Overcoming a global health emergency like Covid-19 requires a whole lot of money. It is commendable the Central Bank of Nigeria-led Private Sector Coalition against Covid-19 (CACOVID) fund has grossed N25.8billion. CACOVID is combating Covid-19 by raising public awareness, supporting healthcare professionals, institutions and governments, and by mobilizing private-sector leadership and resources. This is in addition to Central Bank of Nigeria’s (CBN) combined stimulus package of about NGN 3.5 trillion in targeted measures to households, businesses, manufacturers and healthcare providers.
These measures are deliberately designed to both support the Federal Government’s immediate fight against Covid-19, and build a more resilient, more self-reliant Nigerian economy.

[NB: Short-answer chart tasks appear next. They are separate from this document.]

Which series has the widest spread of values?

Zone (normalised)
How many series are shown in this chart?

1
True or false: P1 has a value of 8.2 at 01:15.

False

Essentially, a significant share of the investments needed in the unfolding crisis would be from private finance components. Navigating the uncertain times and meeting the unprecedented financial commitment for Covid-19 pandemic demands a degree of innovation. One such innovation is labelled Covid-19 bonds.
As a recent innovation in sustainable finance, labelled bonds can be applied to any debt format, including private placement, securitization, covered bond, and Sukuk. As with conventional bonds, labelled bonds issue represented borrowed funds over a period, and investors or creditors receive a coupon with a fixed or variable rate of return. The main difference between them is the use of the proceeds.